Nortri menggerutu dengan kekesalan yang tulus. Ah, tunggu, hentikan, itu membuatku merasa sedikit lelah dengan dunia juga, jadi berhentilah. Apa pengaruh ini? Itu membuatmu kehilangan minat dalam hidupmu, betapa menakutkannya.
Aku menekan emosi yang mengalir dalam diriku, dan terus
menyeka gelas. Nortri memegang
mangkuk dengan malas. Dia tidak suka
minuman panas, jadi aku secara khusus membuat Café au lait-nya lebih
dingin. Meski begitu, dia terus meniup
minumannya dan menyesapnya sedikit.
Ada dua segitiga
kecil di kepala Nortri yang akan bergerak sedikit. Itu benar, itu adalah telinga kucing. Mungkin.
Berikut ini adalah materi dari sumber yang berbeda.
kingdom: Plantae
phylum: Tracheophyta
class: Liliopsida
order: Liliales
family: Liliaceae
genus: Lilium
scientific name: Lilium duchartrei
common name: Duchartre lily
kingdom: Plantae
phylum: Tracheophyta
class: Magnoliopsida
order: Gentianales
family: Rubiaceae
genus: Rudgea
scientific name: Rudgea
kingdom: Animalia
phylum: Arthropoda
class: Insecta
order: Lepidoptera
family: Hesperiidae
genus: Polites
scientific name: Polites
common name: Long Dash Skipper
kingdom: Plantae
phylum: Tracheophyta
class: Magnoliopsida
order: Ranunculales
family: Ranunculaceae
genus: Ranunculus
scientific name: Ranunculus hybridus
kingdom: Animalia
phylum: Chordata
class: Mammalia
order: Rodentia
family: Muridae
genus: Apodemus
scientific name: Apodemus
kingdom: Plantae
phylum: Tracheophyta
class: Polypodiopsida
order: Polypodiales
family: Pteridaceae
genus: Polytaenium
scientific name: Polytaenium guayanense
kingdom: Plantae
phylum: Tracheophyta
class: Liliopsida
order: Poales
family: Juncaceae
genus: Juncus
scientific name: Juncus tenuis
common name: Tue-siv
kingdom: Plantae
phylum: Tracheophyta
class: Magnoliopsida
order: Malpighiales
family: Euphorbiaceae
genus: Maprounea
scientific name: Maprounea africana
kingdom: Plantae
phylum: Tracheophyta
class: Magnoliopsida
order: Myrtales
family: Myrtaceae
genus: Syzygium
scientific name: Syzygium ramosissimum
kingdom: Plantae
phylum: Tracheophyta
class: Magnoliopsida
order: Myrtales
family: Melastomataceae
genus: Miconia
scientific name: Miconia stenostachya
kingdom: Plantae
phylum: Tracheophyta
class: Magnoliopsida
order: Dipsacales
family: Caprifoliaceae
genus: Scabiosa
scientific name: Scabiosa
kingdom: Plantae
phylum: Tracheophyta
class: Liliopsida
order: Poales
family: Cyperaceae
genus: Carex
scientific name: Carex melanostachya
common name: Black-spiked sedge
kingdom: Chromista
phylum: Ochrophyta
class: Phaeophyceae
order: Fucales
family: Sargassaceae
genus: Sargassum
Paling tidak, itu pasti telinga kucing.
Ada segala macam
elemen Fantasi di dunia ini, dan bagian yang paling menonjol adalah beastmen seperti
Nortri. Jika Kamu pergi ke luar, Kamu
dapat menemukan mereka berjalan dengan berani di jalanan tanpa ada yang
mengomentari telinga dan ekor mereka.
Bagi orang-orang di dunia ini, ini adalah pemandangan yang alami.
Aku sangat senang
ketika pertama kali melihatnya, seorang gadis dengan telinga binatang… Aku bisa
merasakan emosi baru muncul dari lubuk hatiku.
Aku bisa merasakan dadaku menyempit dan jantungku berdebar kencang. Aku juga bertemu dengan seekor kelinci yang
berbicara kepadaku dengan suara yang dalam, jadi beastmen perlahan-lahan
menjadi bagian dari hidupku sekarang.
Nortri mengenakan
seragam akademi, dan rambutnya biru seperti hujan. Dia mengikatnya dengan twin tails sederhana,
yang sangat kontras dengan seragam putihnya.
Jika dia lebih termotivasi dan memiliki mata yang lebih hidup, dia akan
menjadi gadis cantik dengan masa depan yang cerah.
“Jadi, bagaimana
sekolahnya?”
Telinga Notri
berkedut ketika dia mendengar itu, dan dia dengan malas mengalihkan
pandangannya ke arahku dengan senyum sinis.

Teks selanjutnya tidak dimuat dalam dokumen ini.